Their father worked on the 92nd floor of the World Trade Center's north tower. He had just started a job there two weeks prior.
"I felt something was wrong," said Mike, Dan’s twin brother.
On that fateful morning, the pair's lives would change forever. Their father, their hero, would never return home again.
Dan said he could not accept it. In the days after the terror attacks, the twins and their mother went from hospital to hospital, from firehouse to firehouse with missing posters and clean socks for the first responders.
"Now we are in a state of uncertainty, we don’t have our hero, our dad our role model to be there with us as we go through life," said Mike of the days after the terror attacks.
But during that difficult time, a time of grief and pain, strangers came to their aid.
The nonprofit organization Tuesday’s Children, founded in the days following the attacks had one mission, to make sure 9/11 families would not be forgotten, especially the children.
"We knew that these kids needed special attention, they needed a group to look after them over the long term," said Terry Sears, executive director of Tuesday’s Children.

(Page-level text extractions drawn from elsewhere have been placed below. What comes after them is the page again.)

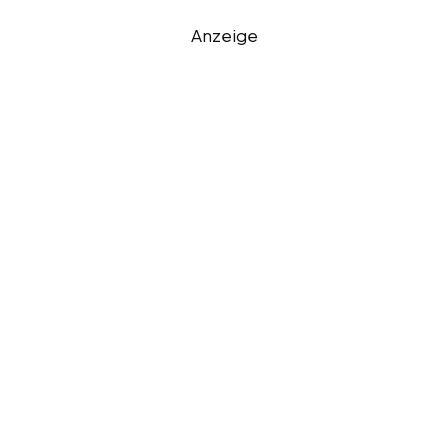
Anzeige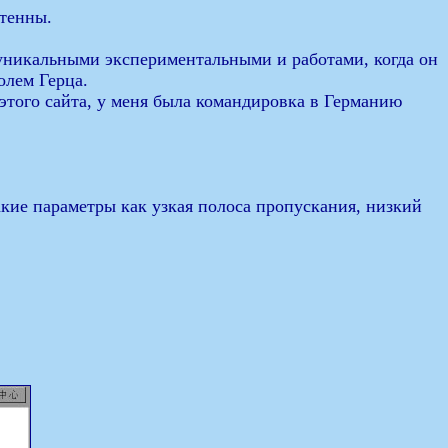
нтенны.
уникальными экспериментальными и работами, когда он
олем Герца.
 этого сайта, у меня была командировка в Германию
акие параметры как узкая полоса пропускания, низкий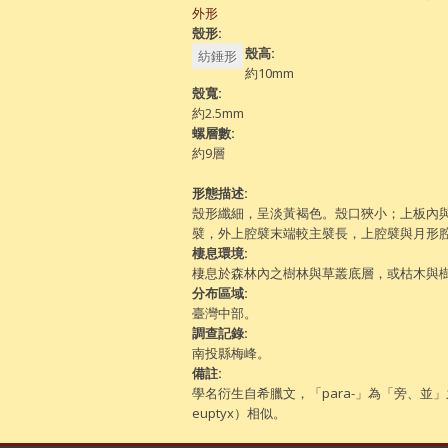
隱藏
外形
殼形:
殼高:
紡錘形
約10mm
殼寬:
約2.5mm
螺層數:
約9層
形態描述:
殼形纖細，呈淡黃褐色。殼口狹小；上板內
襞，外上腔襞末端較主襞長，上腔襞與月形
棲息環境:
棲息於森林內之樹林與草叢底層，或枯木與
分布區域:
臺灣中部。
調查記錄:
南投縣梅峰。
備註:
學名衍生自希臘文，「para-」為「旁、並」之
euptyx）相似。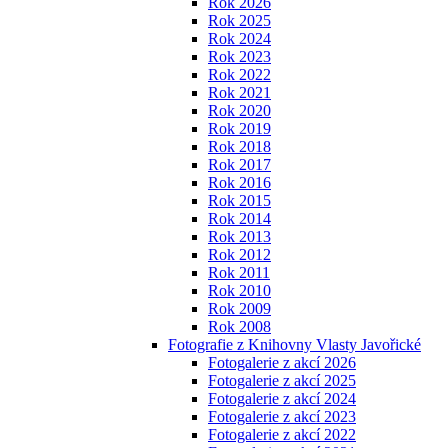
Rok 2026
Rok 2025
Rok 2024
Rok 2023
Rok 2022
Rok 2021
Rok 2020
Rok 2019
Rok 2018
Rok 2017
Rok 2016
Rok 2015
Rok 2014
Rok 2013
Rok 2012
Rok 2011
Rok 2010
Rok 2009
Rok 2008
Fotografie z Knihovny Vlasty Javořické
Fotogalerie z akcí 2026
Fotogalerie z akcí 2025
Fotogalerie z akcí 2024
Fotogalerie z akcí 2023
Fotogalerie z akcí 2022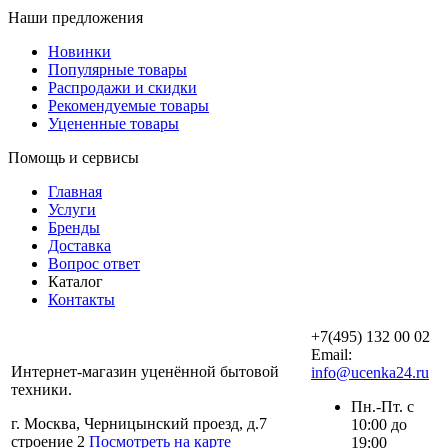
Наши предложения
Новинки
Популярные товары
Распродажи и скидки
Рекомендуемые товары
Уцененные товары
Помощь и сервисы
Главная
Услуги
Бренды
Доставка
Вопрос ответ
Каталог
Контакты
+7(495) 132 00 02
Email:
Интернет-магазин уценённой бытовой
info@ucenka24.ru
техники.
Пн.-Пт. с
г. Москва, Черницынский проезд, д.7
10:00 до
строение 2
Посмотреть на карте
19:00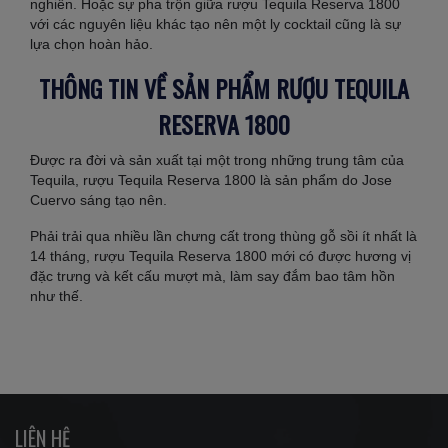
nghiền. Hoặc sự pha trộn giữa rượu Tequila Reserva 1800
với các nguyên liệu khác tạo nên một ly cocktail cũng là sự
lựa chọn hoàn hảo.
THÔNG TIN VỀ SẢN PHẨM RƯỢU TEQUILA
RESERVA 1800
Được ra đời và sản xuất tại một trong những trung tâm của
Tequila, rượu Tequila Reserva 1800 là sản phẩm do Jose
Cuervo sáng tạo nên.
Phải trải qua nhiều lần chưng cất trong thùng gỗ sồi ít nhất là
14 tháng, rượu Tequila Reserva 1800 mới có được hương vị
đặc trưng và kết cấu mượt mà, làm say đắm bao tâm hồn
như thế.
LIÊN HỆ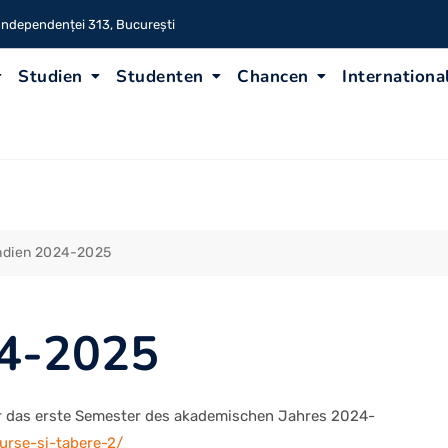
 Independenței 313, București
Studien
Studenten
Chancen
Internationa
ndien 2024-2025
24-2025
ür das erste Semester des akademischen Jahres 2024-
burse-si-tabere-2/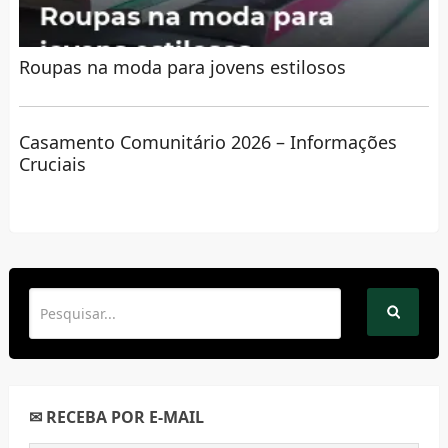
Roupas na moda para jovens estilosos
Casamento Comunitário 2026 – Informações
Cruciais
✉ RECEBA POR E-MAIL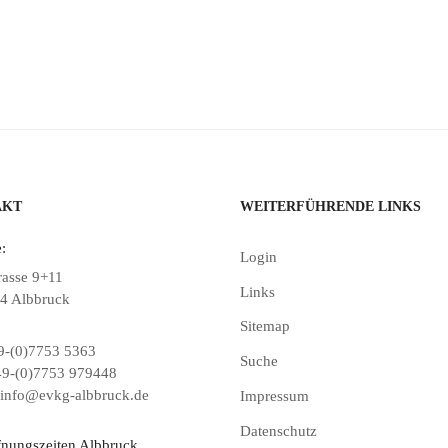
AKT
WEITERFÜHRENDE LINKS
:
Login
rasse 9+11
Links
4 Albbruck
Sitemap
-(0)7753 5363
Suche
9-(0)7753 979448
info@evkg-albbruck.de
Impressum
Datenschutz
fnungszeiten Albbruck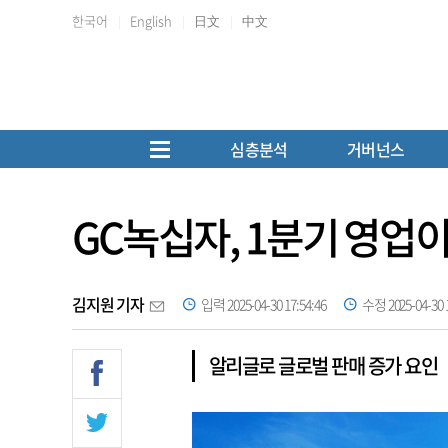
한국어
English
日文
中文
심층분석
거버넌스
GC녹십자, 1분기 영업이
김지원 기자
입력 2025-04-30 17:54:46
수정 2025-04-30 1
알리글로 글로벌 판매 증가 요인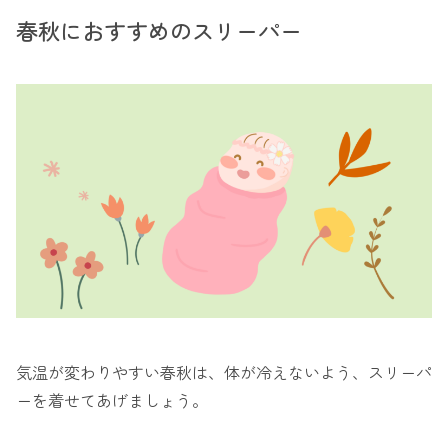
春秋におすすめのスリーパー
気温が変わりやすい春秋は、体が冷えないよう、スリーパ
ーを着せてあげましょう。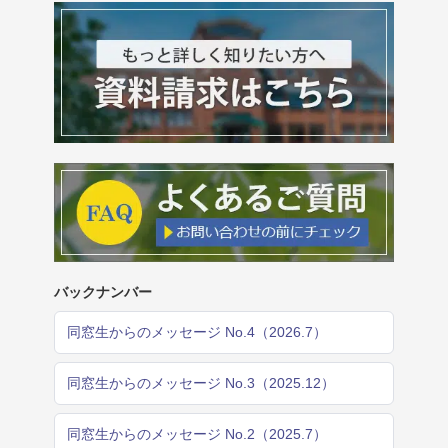
バックナンバー
同窓生からのメッセージ No.4（2026.7）
同窓生からのメッセージ No.3（2025.12）
同窓生からのメッセージ No.2（2025.7）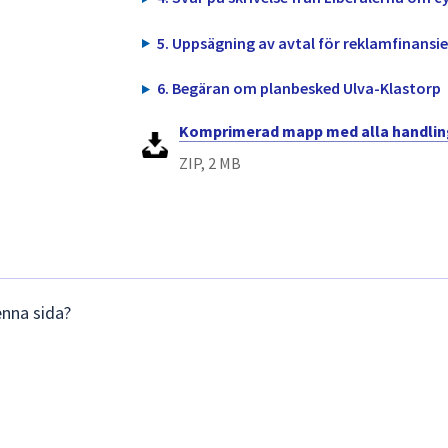
5. Uppsägning av avtal för reklamfinans
6. Begäran om planbesked Ulva-Klastorp
Komprimerad mapp med alla handling
ZIP, 2 MB
enna sida?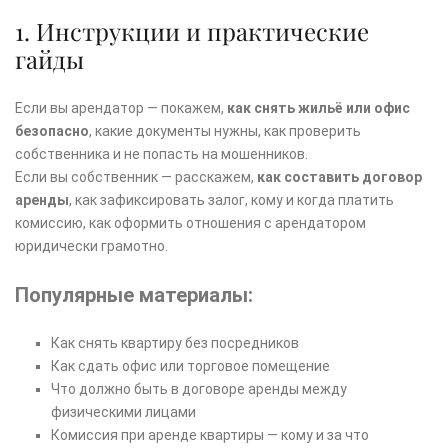
1. Инструкции и практические
гайды
Если вы арендатор — покажем,
как снять жильё или офис
безопасно
, какие документы нужны, как проверить
собственника и не попасть на мошенников.
Если вы собственник — расскажем,
как составить договор
аренды
, как зафиксировать залог, кому и когда платить
комиссию, как оформить отношения с арендатором
юридически грамотно.
Популярные материалы:
Как снять квартиру без посредников
Как сдать офис или торговое помещение
Что должно быть в договоре аренды между
физическими лицами
Комиссия при аренде квартиры — кому и за что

3,051 children lost a parent on 9/11. For two decades the nonprofit has been serving not only 9/11 families but communities affected by terrorism, military conflict, and mass violence.
"They would step up and do programs with us not to fully replace things our dad did but to fill the void, they did a thing like take your kid to work day, kind of what we did with our dad," said Dan.
Meanwhile, Dan and Mike became business partners. In 2017, they started their sock company, Tall Order. The brothers have not forgotten who was by their side when they need it the most.
To date, they have donated over $40,000 to Tuesday’s Children. Giving, they say, was what their father was all about.